Antonio Gracias, Gründer von Valor Equity Partners, macht das Konzept der „proentropischen“ Start-ups populär – Unternehmen, die nicht nur überleben, sondern auch von der zunehmenden globalen Instabilität profitieren sollen. Dieser Denkwandel erfolgt, da der Klimawandel, geopolitische Spannungen und der schnelle technologische Wandel das Tempo der Störungen in allen Branchen beschleunigen.
Der Aufstieg der Proentropie
Gracias prägte den Begriff proentropisch, um Unternehmen zu beschreiben, die sich aktiv auf chaotische Bedingungen vorbereiten und diese ausnutzen. Die Idee geht auf den zweiten Hauptsatz der Thermodynamik zurück, der besagt, dass sich alle Systeme auf natürliche Weise in Richtung Unordnung (Entropie) bewegen. Anstatt diesen unvermeidlichen Trend zu bekämpfen, nehmen proentropische Unternehmen ihn an.
Er begann erstmals 2013 über diesen Rahmen nachzudenken, da er davon ausging, dass Deglobalisierung und technologische Veränderungen die Machtstrukturen weltweit verändern würden. Jetzt, da die Welt aufgrund von Bevölkerungswachstum und technologischen Störungen nachweislich ins Chaos tendiert, ist die Notwendigkeit einer solchen Vorbereitung umso dringender.
Wie sieht ein proentropisches Startup aus?

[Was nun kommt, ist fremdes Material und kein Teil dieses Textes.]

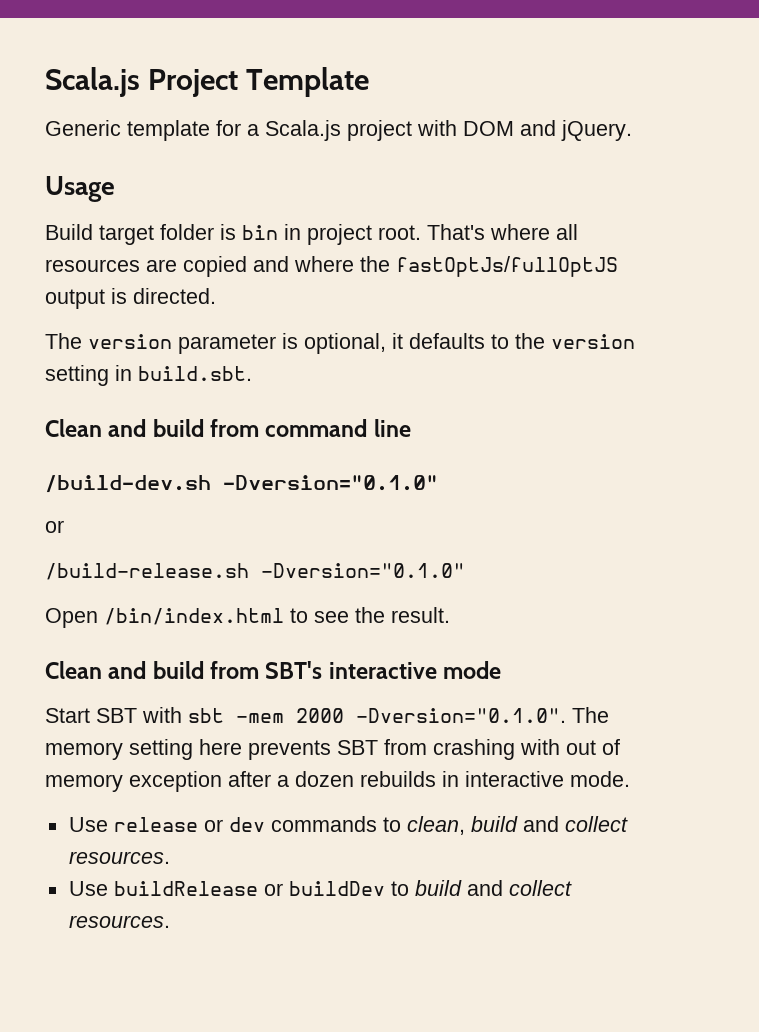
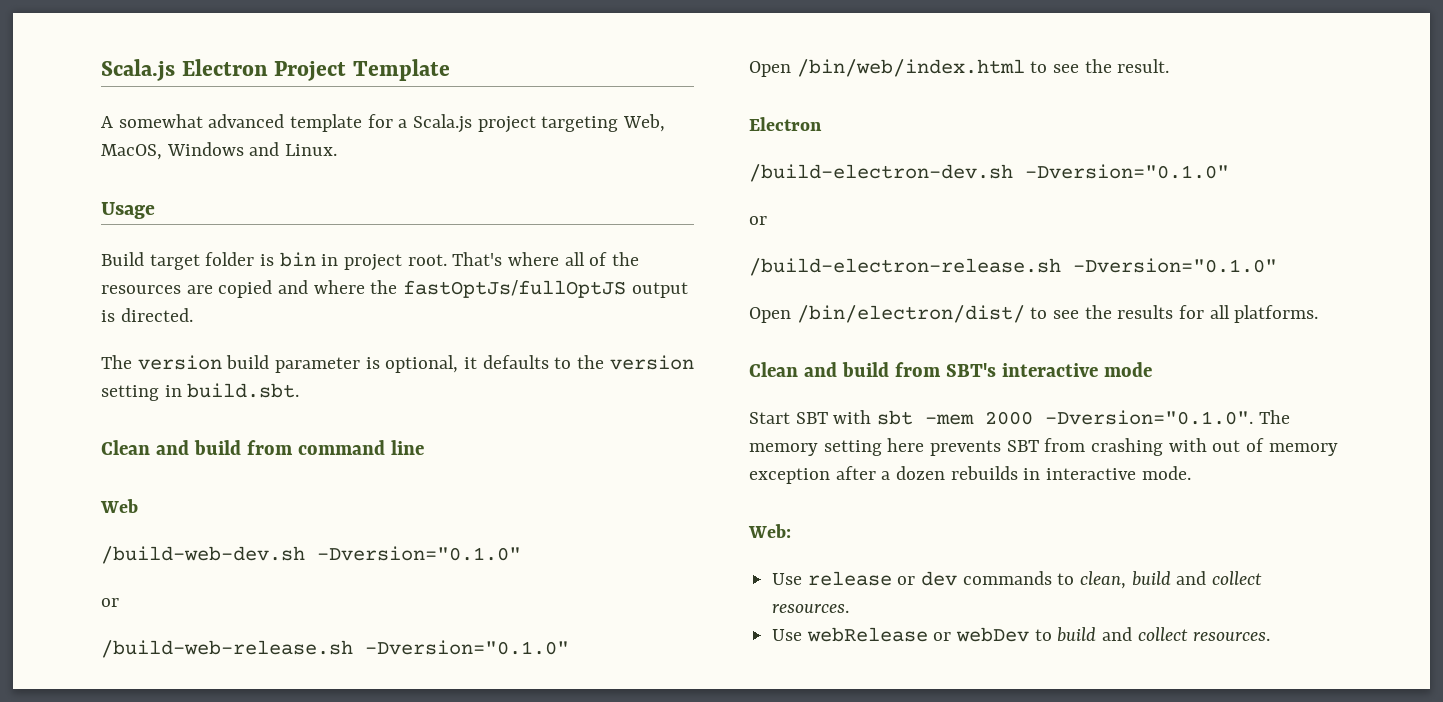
[45,67,140,97] Scala.js -> [101,59,268,81] Scala.js Electron
[45,120,121,136] Generic -> [101,114,285,128] A somewhat advanced
[417,120,632,141] with DOM and jQuery. -> [541,114,666,132] [101,142,338,160] targeting Web, MacOS, Windows and Linux.
(578, 232) none -> [589,252,640,266] of the
(172, 341) none -> [226,355,270,369] build
[45,475,438,493] [45,520,64,533] [45,563,465,580] [45,608,284,628] /build-dev.sh -Dversion="0.1.0" // or // /build-release.sh -Dversion="0.1.0" // Open /bin/index.html -> [100,499,138,513] [101,546,521,564] [101,598,119,607] [101,640,569,658] [749,59,1025,77] Web // /build-web-dev.sh -Dversion="0.1.0" // or // /build-web-release.sh -Dversion="0.1.0" // Open /bin/web/index.html
(450, 615) none -> [749,117,822,131] [749,164,1229,182] [749,216,767,225] [749,258,1277,276] [749,305,1319,323] // Electron // /build-electron-dev.sh -Dversion="0.1.0" // or // /build-electron-release.sh -Dversion="0.1.0" // Open /bin/electron/dist/ to see the results for all platforms.
(630, 779) none -> [748,524,791,538] // Web:
[113,881,385,896] buildRelease or buildDev -> [806,627,1030,642] webRelease or webDev

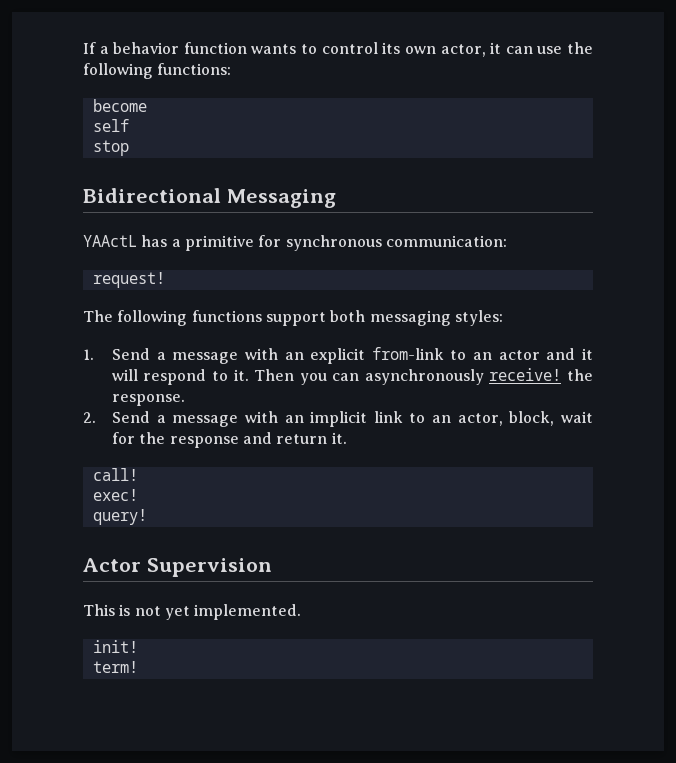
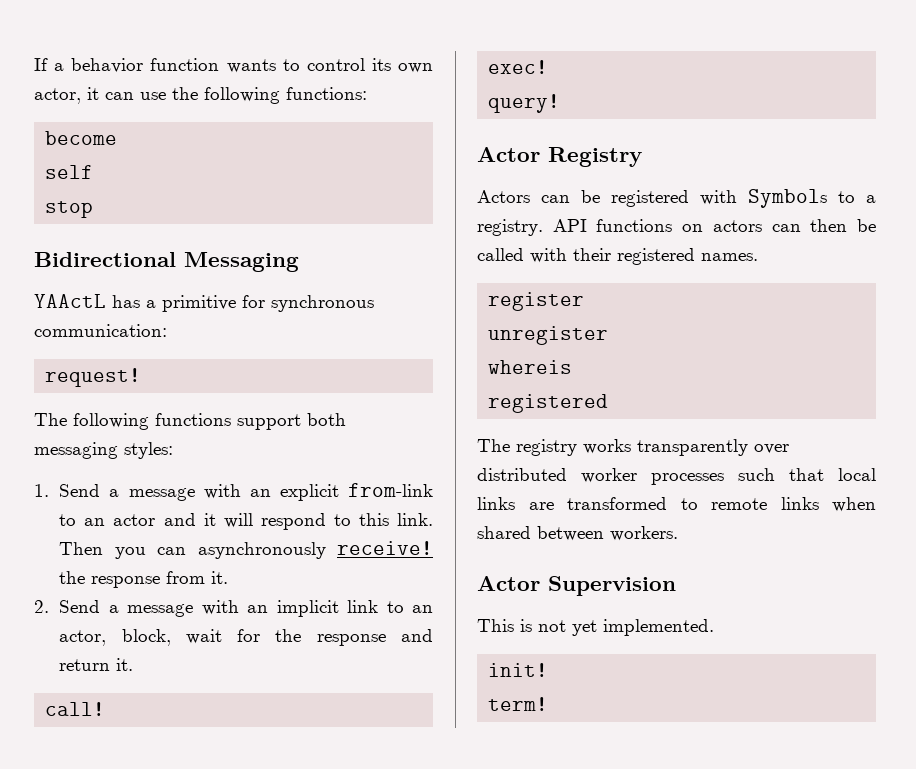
[233,369,249,381] it. -> [358,513,433,526] this link.
[111,394,185,406] response. -> [91,571,229,588] response from it.
(147, 517) none -> [477,147,642,167] [477,189,876,208] [477,219,876,236] [477,248,758,265] [488,292,585,311] [488,326,609,345] [488,360,573,374] [488,394,609,413] [477,439,789,456] [477,468,876,485] [477,497,876,512] [477,526,678,541] // Actor Registry // Actors can be registered with Symbols to a registry. API functions on actors can then be called with their registered names. // register // unregister // whereis // registered // The registry works transparently over distributed worker processes such that local links are transformed to remote links when shared between workers.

Hierbei handelt es sich nicht einfach nur um Unternehmen in stabilen Märkten, sondern um Unternehmen, die zukünftige Instabilität vorhersagen und darauf basierende Strategien entwickeln. Ein Schlüsselmerkmal ist „probabilistisches Denken“ – die Annahme, dass sich jederzeit alles ändern kann. Das bedeutet, dass man extreme Szenarien berücksichtigt und sich so positioniert, dass man davon profitiert.
Als Beispiel wird oft SpaceX genannt: Es ist nicht nur auf dem aktuellen Raumfahrtmarkt erfolgreich, sondern auch so strukturiert, dass es sich an unvorhersehbare Veränderungen in der Technologie, der Geopolitik oder sogar an katastrophale Ereignisse anpassen kann.
Jenseits des Überlebens: Moralischer Mut und Chancen
Gracias glaubt, dass Erfolg in dieser Zeit nicht nur Anpassungsfähigkeit, sondern auch „moralischen Mut“ erfordert – die Bereitschaft, vorherrschende Narrative in Frage zu stellen. Er weist auf die Schnittstelle zwischen Klima, Energie und Hardware hin und nennt Tesla als Modell für die effektive Integration von Software und Hardware.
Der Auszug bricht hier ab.